「一首鑑賞」の注意書きです。
198.不思議なる音して去年の雪が降るきょーん、きゃーん、きゃーん、きょーん
(岡部桂一郎)
砂子屋書房「一首鑑賞」で永井祐が取り上げていました。
もともとは
海の音しずかになれる春の夜の浜辺に出でて泣く砂を踏む
という歌の「一首鑑賞」ページで、冒頭の歌はそのページ内で引用されていました。面白くて目にとまりました。

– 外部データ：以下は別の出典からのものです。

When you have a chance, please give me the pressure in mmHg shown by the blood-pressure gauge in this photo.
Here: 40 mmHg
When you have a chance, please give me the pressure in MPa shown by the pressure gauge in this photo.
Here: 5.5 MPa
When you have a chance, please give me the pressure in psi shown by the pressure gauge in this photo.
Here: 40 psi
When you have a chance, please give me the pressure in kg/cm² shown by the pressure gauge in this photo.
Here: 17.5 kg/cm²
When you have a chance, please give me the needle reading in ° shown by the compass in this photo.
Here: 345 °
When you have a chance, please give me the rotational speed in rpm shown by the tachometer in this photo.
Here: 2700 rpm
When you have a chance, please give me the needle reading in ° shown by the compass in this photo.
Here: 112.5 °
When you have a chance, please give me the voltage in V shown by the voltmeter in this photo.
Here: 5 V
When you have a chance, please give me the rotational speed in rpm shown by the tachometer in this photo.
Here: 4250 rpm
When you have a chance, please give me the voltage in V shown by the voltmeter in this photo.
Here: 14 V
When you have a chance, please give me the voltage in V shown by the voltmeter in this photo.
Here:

「去年の雪が降る」も分からないし、「きょーん、きゃーん、きゃーん、きょーん」がすごい。「去年の雪」そのものは「残雪」という意味の季語らしいのですが、「降る」なんだから多分「残雪」ではないだろう。そしてこの擬音。
下句すごいですが、最初に「不思議なる」と自ら言っているところもタガが外れている感じがします。作品をきちんと額縁にはめようとして作ると、このあまりに率直な「不思議なる」って絶対出て来ないと思うんですよね。
砂が泣いて、雪は不思議な音がして、わたしのタガは外れかけている。そんな感じで好きな歌集でした。
とあります。確かに、「きょーん、きゃーん、きゃーん、きょーん」が造語というか恣意的な言葉だったら、冒頭に「不思議なる」とは言わないような気がする。本当にそう聞こえているんだ、と言っているように見えます。
去年今年貫く棒の如きもの (高浜虚子)
を何となく連想させ、今まさに年が変わる瞬間なのかな。鐘の音?「去年」は「こぞ」と読みますが、「きょーん」は「きょねん」の音にも聞こえる。「きゃーん」は「ことし」「きょう」?
でもそんなつべこべ言わずに不思議さを楽しんでね、って感じも受けます。